A vrai dire, si la loi était appliquée dans toute sa rigueur et sans préjugés ni a priori sélectif, les écrans ciblés aujourd’hui pour dépassements et fautes professionnelles graves auraient depuis longtemps mis la clé sous le paillasson. Pourquoi ont-elles donc échappé à chaque fois aux sanctions extrêmes qui s’imposaient vis-à-vis de la loi alors que ces mêmes sanctions n’ont pas été totalement ignorées pour d’autres, plus vulnérables parce que pas protégées ? En fait, toute la question est là : si l’ARAV fait du simple chahut devant les télés privées insoumises, c’est qu’elle a ses raisons, dont la principale étant de ne jamais se mettre à dos leurs influents sponsors tapis dans les travées du Pouvoir.

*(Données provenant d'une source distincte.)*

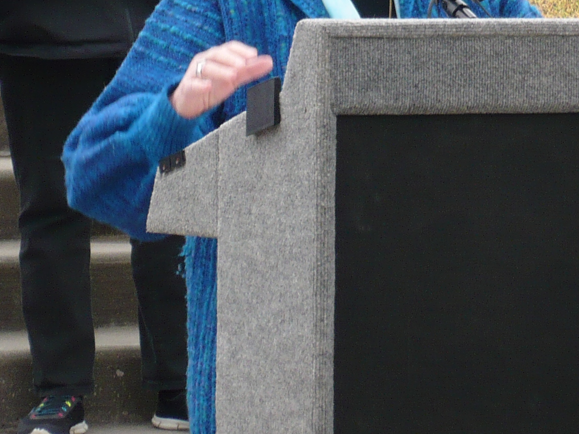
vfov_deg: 5.3
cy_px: -48
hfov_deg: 7.0
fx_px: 4717
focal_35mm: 282
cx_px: 324
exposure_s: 1/125
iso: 100
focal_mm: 17.4
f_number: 5
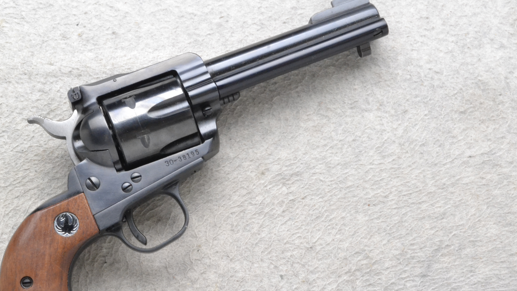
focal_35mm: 76
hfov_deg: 27.8
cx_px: 209
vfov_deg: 15.9
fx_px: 1042
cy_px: 184
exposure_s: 1/60
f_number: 20
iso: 3200
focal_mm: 40
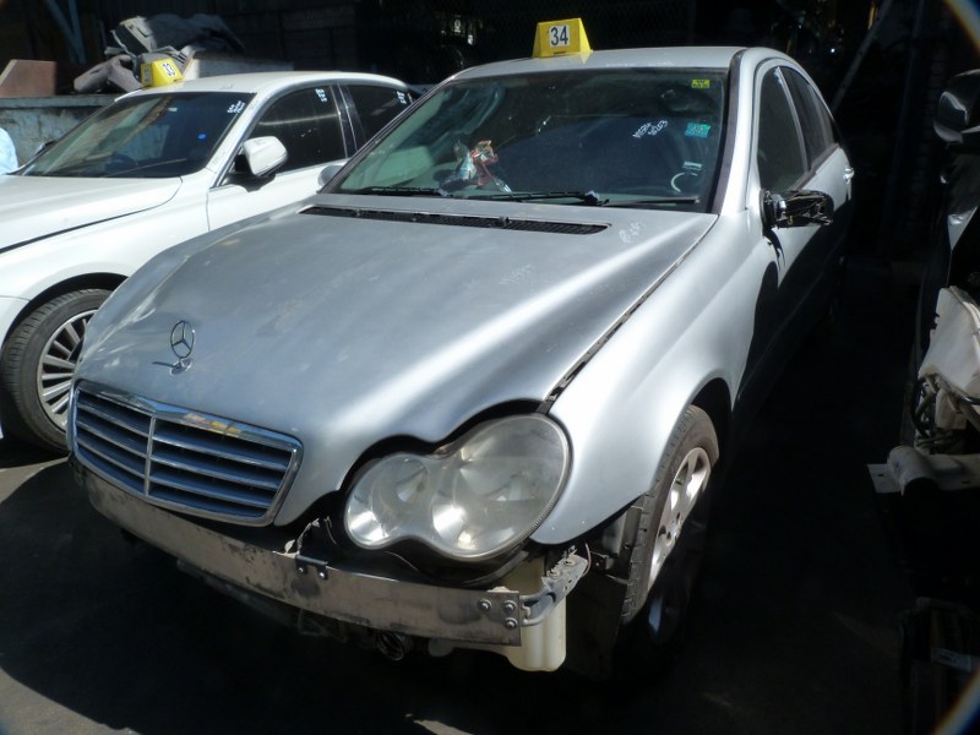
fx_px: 708
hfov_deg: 69.4
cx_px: 490
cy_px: 368
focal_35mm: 25
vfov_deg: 54.9
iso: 125
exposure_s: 1/320
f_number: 5.6
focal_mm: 4.5
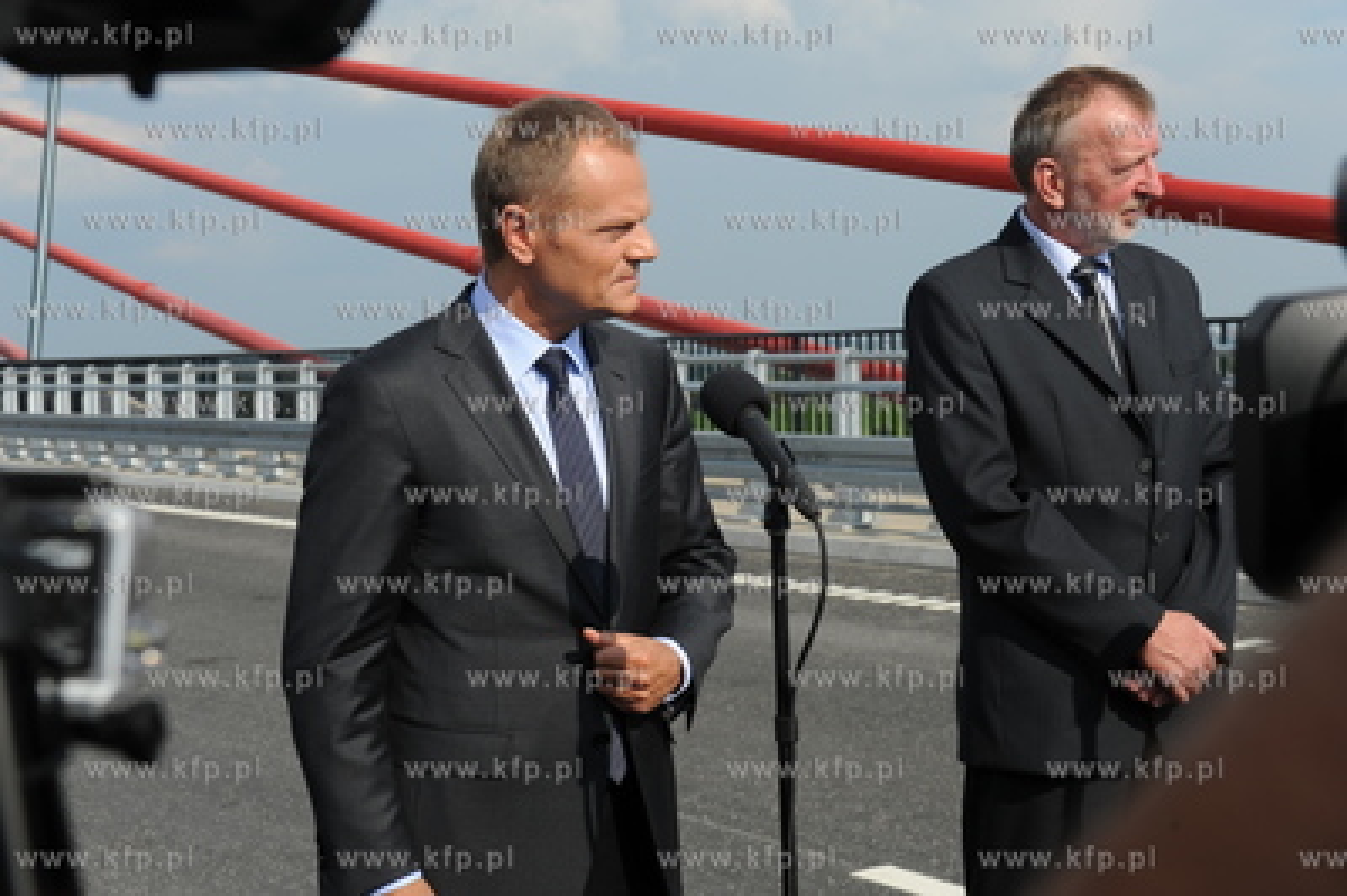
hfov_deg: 33.4
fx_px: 2243
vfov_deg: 22.6
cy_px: 448
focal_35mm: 60
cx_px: 674
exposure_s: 1/400
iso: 200
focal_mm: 60
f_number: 10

Les connivences entre les hautes instances du sérail et ces chaînes n’étant plus à démontrer, il va sans dire qu’une telle proximité n’arrange pas les affaires du premier responsable de l’Autorité de régulation qui doit à chaque fois trouver une foultitude d’arrangements pour maintenir l’équilibre de l’allégeance, quitte à perdre la face et à décrédibiliser la tutelle qu’il représente. En vérité, le patron de l’ARAV ne perd pas de vue que le Pouvoir a besoin de ces télés pour sa propre propagande. Face à la déconsidération de la télévision publique, il trouve en ces chaînes privées qui se mettent à
son service le canal idéal pour faire passer officieusement ses messages.
De plus, ces chaînes par la liberté de ton qui leur est accordée se mobilisent corps et âme pour défendre ses points de vue, ses décisions, et apporter la contradiction à ses détracteurs. En somme, des écrans qui font la sale besogne à la place des hommes du Pouvoir et qui bénéficient en retour de l’assurance d’outrepasser sans risques d’être inquiétées les contingences éthiques et de recevoir une manne publicitaire
confortable qui leur permet de prospérer dans un milieu
où l’essentiel n’est pas garanti, à savoir la possession d’un statut de droit algérien.
Au même titre que le ministère de la communication qui patauge dans ce paysage médiatique où tout est à refaire, l’ARAV prend de plus en plus conscience que c’est elle qui constitue le dindon de la farce sur le dos duquel sont instrumentalisées les pires combines.
A moins d’un sursaut de vanité de sa part pour prouver qu’elle vaut plus qu’une formalité politique,
ce qui par les temps qui courent paraît peu probable.